Übrigens …

La fanciulla del West im Theater Hagen

Das Mädchen unter lauter Männern

Es ist immer wieder erstaunlich, mit welch einem Mut und Selbstbewusstsein sich das Theater Hagen an Projekte wagt, die für ein mittelgroßes Haus ungewöhnlich sind - und dies schon seit vielen Jahren. Giacomo Puccinis La fanciulla del West das jüngste solcher Projekte. Es beweist mal wieder, dass ein hoch motiviertes Ensemble vor, auf und hinter der Bühne an den Aufgaben wächst, die es sich stellt. Denn La fanciulla zeitigt enormen personellen Aufwand in allen Bereichen, vor allem im Hinblick auf die vokale Seite der Oper: drei große und nicht weniger als zwölf mittlere und kleinere Partien sind zu besetzen, ein großer Chor ist erforderlich. In Hagen gelingt das ganz hervorragend.
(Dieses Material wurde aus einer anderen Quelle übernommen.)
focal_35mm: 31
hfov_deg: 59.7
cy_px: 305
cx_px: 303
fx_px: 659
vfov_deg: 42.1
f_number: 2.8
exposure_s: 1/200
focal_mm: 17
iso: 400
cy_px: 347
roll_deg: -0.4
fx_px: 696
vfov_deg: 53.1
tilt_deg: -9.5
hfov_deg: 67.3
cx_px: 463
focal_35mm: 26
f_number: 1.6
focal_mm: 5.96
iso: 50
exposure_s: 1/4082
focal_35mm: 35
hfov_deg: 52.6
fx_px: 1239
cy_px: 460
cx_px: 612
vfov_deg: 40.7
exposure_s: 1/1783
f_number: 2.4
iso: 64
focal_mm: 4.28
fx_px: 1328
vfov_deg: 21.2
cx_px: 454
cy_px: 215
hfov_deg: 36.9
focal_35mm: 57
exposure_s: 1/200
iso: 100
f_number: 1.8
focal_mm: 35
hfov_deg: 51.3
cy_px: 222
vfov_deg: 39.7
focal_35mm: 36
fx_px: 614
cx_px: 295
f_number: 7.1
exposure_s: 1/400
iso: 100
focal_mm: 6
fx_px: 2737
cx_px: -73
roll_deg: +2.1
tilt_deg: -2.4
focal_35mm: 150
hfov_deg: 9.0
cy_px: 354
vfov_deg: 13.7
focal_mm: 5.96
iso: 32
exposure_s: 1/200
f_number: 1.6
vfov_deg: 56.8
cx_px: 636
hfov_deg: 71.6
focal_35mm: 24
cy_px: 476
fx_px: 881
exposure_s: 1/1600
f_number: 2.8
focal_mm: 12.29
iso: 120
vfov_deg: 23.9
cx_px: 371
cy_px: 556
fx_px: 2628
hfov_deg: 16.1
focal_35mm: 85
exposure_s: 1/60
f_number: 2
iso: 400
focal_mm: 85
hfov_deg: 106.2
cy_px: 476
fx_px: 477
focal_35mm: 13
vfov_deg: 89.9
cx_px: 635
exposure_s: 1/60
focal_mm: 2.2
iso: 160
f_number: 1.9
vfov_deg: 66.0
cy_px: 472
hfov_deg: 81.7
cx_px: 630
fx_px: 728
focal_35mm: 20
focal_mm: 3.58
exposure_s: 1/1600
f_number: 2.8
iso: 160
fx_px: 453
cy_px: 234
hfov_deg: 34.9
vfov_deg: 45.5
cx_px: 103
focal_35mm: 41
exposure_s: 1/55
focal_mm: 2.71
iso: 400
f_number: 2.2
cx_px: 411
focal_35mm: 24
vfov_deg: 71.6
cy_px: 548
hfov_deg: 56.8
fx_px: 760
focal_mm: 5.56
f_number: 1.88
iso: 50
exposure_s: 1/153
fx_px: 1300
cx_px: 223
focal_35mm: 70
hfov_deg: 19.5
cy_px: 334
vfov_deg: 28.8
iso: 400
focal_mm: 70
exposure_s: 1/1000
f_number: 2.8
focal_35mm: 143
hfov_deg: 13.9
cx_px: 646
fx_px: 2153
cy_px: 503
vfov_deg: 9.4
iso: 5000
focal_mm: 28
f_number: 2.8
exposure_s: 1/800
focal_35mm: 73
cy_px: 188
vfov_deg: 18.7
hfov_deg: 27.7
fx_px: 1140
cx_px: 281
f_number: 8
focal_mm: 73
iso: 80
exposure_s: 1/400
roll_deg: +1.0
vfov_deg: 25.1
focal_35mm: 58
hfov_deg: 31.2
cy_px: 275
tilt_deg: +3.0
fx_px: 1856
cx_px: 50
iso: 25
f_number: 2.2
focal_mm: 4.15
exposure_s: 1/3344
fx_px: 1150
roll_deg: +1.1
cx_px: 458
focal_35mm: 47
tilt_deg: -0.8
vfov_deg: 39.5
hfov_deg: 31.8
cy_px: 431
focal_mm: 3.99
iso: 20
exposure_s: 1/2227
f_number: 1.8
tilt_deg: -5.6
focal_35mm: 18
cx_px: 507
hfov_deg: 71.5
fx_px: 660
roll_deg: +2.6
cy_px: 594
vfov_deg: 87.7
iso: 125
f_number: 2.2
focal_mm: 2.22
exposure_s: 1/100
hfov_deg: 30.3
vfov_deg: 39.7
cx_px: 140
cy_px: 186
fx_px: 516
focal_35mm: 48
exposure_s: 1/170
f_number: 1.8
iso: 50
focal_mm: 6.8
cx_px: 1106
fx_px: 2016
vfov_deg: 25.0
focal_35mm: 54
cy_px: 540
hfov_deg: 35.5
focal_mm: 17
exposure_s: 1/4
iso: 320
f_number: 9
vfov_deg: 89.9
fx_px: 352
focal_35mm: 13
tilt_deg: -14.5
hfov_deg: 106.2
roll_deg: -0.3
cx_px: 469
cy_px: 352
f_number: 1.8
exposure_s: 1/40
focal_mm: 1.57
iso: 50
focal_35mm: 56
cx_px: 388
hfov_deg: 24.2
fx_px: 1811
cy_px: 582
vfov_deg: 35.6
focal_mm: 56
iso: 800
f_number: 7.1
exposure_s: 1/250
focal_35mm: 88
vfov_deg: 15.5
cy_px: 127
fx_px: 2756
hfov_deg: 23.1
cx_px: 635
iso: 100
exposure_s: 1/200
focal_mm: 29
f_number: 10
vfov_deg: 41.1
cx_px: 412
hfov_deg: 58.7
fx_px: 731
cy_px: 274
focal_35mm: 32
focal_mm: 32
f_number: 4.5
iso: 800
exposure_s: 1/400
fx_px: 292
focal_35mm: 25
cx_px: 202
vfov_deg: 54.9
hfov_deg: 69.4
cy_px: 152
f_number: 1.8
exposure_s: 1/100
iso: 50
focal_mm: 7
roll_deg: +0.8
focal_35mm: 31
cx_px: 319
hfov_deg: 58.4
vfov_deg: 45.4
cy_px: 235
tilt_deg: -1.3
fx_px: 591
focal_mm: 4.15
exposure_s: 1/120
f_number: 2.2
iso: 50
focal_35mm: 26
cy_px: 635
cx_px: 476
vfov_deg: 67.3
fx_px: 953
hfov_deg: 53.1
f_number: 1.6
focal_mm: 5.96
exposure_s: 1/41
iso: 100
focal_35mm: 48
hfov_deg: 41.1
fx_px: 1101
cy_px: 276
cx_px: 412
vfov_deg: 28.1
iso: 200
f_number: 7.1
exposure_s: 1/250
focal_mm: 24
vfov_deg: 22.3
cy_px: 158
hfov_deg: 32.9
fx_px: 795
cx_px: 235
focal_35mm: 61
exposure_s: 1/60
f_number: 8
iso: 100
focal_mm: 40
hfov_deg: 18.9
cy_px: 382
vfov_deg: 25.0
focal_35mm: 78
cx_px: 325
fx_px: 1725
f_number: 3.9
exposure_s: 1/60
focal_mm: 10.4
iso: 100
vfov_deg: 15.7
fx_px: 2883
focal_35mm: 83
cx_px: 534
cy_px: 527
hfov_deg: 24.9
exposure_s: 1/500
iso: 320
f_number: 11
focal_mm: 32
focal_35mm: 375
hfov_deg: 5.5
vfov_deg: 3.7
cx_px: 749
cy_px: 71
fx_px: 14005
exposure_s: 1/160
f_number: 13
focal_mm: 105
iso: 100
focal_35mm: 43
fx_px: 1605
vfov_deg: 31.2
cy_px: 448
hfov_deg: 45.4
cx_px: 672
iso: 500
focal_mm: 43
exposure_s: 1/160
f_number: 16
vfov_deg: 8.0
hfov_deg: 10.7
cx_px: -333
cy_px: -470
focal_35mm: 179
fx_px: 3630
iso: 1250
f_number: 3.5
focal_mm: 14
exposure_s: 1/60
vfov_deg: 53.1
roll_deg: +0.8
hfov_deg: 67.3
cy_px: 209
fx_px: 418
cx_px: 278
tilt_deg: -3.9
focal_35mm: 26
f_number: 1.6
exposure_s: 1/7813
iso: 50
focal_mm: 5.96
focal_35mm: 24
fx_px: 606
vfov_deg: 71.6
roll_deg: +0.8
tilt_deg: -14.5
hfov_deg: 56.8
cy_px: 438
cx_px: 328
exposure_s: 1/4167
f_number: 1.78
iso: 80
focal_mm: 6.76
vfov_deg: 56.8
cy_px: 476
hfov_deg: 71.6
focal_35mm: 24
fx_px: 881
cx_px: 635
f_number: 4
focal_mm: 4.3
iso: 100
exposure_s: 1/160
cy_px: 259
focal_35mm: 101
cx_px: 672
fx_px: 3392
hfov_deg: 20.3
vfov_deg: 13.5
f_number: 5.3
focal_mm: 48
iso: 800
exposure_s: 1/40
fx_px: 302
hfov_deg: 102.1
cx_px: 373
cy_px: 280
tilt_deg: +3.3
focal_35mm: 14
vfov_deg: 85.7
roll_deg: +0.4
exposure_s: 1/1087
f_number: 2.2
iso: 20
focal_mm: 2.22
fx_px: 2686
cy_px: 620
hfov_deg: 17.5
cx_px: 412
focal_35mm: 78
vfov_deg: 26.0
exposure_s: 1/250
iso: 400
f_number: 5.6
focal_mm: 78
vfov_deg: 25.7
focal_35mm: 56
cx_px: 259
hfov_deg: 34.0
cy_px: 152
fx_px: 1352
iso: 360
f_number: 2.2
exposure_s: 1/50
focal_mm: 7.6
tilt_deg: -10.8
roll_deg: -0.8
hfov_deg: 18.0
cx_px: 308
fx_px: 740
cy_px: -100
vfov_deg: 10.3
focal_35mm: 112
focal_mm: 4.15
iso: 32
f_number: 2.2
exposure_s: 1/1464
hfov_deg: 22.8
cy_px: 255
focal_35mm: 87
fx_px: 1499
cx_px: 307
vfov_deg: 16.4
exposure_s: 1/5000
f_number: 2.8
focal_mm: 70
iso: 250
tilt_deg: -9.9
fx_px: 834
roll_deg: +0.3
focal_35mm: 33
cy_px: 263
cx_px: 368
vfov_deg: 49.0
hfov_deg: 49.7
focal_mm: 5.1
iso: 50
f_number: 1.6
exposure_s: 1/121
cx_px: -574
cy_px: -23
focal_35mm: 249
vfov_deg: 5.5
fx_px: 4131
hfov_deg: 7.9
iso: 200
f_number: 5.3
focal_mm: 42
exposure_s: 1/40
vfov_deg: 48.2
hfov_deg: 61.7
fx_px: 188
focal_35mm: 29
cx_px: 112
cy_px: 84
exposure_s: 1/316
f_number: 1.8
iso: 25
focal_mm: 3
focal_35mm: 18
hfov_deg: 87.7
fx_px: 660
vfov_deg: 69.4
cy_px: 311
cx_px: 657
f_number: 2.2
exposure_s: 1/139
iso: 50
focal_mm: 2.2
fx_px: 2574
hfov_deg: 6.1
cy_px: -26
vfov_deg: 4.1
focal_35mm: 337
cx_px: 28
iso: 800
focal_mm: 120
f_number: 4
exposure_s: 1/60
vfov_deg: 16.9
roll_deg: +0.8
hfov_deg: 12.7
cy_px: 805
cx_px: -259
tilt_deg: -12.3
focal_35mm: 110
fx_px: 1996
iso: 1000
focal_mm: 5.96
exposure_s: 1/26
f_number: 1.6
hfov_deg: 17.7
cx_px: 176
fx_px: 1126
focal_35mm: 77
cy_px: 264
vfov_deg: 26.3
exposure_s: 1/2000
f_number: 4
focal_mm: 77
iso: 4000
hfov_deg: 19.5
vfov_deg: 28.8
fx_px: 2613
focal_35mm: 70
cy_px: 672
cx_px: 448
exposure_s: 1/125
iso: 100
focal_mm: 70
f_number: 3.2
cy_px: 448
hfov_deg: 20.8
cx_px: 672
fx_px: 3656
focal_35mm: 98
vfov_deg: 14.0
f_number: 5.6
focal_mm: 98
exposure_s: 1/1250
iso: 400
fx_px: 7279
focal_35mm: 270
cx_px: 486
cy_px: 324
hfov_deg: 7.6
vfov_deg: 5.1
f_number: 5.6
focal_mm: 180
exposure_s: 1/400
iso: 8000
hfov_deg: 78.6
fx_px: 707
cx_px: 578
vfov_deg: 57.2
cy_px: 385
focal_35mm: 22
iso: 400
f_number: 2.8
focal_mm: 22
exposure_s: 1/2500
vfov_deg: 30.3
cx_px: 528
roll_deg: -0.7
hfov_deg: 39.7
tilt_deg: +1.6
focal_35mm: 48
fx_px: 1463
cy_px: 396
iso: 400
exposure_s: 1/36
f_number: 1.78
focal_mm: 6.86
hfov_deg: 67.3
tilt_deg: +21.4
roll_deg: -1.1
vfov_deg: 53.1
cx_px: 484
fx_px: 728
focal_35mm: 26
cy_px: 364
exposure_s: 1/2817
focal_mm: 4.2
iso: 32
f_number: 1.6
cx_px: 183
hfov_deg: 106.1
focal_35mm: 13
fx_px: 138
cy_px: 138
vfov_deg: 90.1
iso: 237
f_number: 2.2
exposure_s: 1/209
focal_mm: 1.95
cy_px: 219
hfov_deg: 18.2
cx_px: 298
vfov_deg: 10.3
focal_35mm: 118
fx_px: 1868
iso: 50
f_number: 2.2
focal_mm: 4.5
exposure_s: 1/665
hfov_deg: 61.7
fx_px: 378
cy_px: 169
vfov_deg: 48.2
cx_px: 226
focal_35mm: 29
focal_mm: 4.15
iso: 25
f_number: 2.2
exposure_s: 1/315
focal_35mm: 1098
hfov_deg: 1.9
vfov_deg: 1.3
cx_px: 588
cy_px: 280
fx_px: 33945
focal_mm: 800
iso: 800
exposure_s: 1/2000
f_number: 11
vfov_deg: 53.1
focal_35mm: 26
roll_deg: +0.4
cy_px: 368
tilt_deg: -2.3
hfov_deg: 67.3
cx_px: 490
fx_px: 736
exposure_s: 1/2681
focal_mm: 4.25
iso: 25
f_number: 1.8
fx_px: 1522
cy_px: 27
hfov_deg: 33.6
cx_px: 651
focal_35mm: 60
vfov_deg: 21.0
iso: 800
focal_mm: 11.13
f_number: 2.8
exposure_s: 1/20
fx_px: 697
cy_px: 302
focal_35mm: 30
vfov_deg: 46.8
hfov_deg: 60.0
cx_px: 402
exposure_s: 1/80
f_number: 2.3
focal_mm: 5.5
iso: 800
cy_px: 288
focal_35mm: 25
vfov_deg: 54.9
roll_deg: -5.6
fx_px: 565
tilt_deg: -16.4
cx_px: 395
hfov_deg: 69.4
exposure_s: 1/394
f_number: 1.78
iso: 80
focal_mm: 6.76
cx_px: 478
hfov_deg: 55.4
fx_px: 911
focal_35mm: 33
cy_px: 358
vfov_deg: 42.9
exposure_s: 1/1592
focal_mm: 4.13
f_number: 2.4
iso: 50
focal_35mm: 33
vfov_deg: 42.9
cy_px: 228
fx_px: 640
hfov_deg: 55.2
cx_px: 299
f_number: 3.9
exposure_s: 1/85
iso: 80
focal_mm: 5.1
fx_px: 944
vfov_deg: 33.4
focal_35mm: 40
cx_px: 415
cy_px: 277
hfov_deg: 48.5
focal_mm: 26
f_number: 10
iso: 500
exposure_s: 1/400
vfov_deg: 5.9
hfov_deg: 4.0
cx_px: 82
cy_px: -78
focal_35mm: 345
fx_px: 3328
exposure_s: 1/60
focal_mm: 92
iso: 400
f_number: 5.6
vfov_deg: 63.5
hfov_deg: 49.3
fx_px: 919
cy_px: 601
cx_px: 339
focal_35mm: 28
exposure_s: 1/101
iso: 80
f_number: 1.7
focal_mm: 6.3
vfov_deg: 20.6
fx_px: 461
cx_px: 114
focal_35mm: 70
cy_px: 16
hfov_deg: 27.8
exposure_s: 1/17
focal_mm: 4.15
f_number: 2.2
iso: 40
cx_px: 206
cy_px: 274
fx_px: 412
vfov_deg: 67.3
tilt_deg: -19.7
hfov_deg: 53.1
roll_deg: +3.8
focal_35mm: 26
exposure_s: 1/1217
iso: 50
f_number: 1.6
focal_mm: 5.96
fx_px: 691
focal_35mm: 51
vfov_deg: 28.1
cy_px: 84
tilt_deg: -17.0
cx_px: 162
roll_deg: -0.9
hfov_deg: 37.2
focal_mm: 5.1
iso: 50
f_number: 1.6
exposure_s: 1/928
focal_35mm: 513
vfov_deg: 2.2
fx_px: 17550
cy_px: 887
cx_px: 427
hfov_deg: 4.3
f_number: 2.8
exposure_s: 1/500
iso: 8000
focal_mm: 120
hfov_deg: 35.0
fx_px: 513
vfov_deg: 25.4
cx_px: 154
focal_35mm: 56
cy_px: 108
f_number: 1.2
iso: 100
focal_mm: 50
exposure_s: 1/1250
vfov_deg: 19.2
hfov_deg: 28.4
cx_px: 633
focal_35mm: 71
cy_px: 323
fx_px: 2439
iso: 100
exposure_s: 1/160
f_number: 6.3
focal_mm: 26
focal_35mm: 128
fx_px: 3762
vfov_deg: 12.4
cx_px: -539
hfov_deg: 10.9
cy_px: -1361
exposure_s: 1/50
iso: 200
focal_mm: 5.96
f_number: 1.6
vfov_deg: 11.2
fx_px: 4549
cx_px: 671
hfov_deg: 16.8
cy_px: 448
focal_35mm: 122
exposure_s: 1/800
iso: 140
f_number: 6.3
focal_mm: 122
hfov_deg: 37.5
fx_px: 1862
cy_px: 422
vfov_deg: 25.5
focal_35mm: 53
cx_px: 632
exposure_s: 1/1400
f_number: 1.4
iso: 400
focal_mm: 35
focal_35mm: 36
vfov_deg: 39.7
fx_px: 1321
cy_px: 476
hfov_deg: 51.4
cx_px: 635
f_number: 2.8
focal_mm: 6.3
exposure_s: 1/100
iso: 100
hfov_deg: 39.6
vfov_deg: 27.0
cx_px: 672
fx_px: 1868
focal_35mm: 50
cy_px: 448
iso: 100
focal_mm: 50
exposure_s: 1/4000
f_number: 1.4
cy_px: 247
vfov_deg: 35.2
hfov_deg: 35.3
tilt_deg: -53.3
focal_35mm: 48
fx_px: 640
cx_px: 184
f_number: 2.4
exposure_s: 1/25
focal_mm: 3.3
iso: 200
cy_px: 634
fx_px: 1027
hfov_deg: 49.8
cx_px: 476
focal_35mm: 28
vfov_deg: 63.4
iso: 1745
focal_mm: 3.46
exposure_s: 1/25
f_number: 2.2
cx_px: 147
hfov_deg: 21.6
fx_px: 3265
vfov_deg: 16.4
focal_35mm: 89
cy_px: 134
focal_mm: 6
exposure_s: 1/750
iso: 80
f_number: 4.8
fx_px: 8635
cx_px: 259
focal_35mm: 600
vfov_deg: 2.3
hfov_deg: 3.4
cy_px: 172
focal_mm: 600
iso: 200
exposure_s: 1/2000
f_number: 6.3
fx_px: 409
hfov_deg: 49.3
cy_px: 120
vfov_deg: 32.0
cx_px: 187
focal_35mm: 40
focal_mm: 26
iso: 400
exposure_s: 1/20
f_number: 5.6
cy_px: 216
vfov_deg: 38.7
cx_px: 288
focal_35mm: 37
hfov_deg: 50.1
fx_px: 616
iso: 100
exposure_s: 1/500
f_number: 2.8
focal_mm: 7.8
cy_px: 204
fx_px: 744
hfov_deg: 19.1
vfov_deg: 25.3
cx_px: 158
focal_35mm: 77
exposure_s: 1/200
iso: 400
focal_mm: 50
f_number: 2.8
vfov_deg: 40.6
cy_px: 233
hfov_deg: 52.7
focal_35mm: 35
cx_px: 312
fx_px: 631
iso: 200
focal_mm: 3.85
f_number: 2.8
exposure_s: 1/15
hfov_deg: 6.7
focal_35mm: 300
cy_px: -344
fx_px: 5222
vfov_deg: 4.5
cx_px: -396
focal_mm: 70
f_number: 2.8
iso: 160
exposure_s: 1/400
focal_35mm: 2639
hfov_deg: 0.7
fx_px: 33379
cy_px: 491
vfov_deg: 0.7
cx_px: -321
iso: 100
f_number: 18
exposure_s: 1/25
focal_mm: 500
Die Geschichte dreht sich um kalifornische Goldgräber Mitte des 19. Jahrhunderts. Eine Männergesellschaft, in der Minnie, die Kneipenwirtin, die einzige Frau ist. Resolut, mit klaren Ansagen an die Männer - aber auch sensibel, zerbrechlich, liebesbedürftig. Ein ganz spezielles Biotop sozusagen. Regisseur Holger Potocki richtet den Fokus auf diese menschlichen Aspekte inmitten einer trostlosen, von harter Arbeit und Entbehrung geprägten Umgebung. Trostlosigkeit spricht auch aus der Einheitsbühne, die Lena Brexendorff als morastige Scholle anlegt, auf der bei Wind und Wetter nach Gold geschürft wird. Kartenspielen und rauschende Trinkgelage sind da die einzigen Vergnügungen der Männer fernab ihrer Heimat und ihrer Familien.

Für Minnie taucht ein Silberstreif am Horizont auf, ein Lichtblick. Es ist ein fremder Ankömmling, der sich als Dick Johnson ausgibt und in den sie sich augenblicklich verliebt. Und sie bleibt es, auch nachdem er als der gesuchte Räuber Ramerrez entlarvt und beinahe gehenkt wird. Jack Rance, der Sheriff, hat das Nachsehen: seine rohe Liebe zu Minnie wird von ihr nicht erwidert. Aus dieser Konstellation macht Puccini im 2. Akt eine großartige Szene. Holger Potocki konzentriert sich dabei ganz auf die spannungsgeladenen Gefühle dieser drei Personen. Und die Musik, die Joseph Trafton mit dem Philharmonischen Orchester Hagen dazu beisteuert, entwickelt in diesen Momenten geradezu soghafte Wirkung, der man sich schlicht nicht entziehen kann. Auch nicht den ganz poesievollen, intimen und mit feinen Orchestertönen nachgezeichneten Augenblicken. Das klingt schon sehr, sehr berührend!

Beeindruckend ist Susanne Serfling, die als Minnie ihr Rollendebüt gibt, Insu Hwang als fieser, machohafter Sheriff und Angelos Samartzis als der räuberische Fremdling mit prachtvollem, kräftigem Tenor - ein Trio, das seine emotionalen Grenzen ausreizt, ohne sie zu überschreiten. Der Chor samt Extrachor und Statisterie leistet grandiose Arbeit ebenso wie die vielen ausgezeichnet singenden und spielenden Solisten in den kleineren Rollen.

Puccini hielt seine Fanciulla für das Beste, was er an Oper geschrieben hat. Die Hagener Inszenierung macht dieses Urteil plausibel.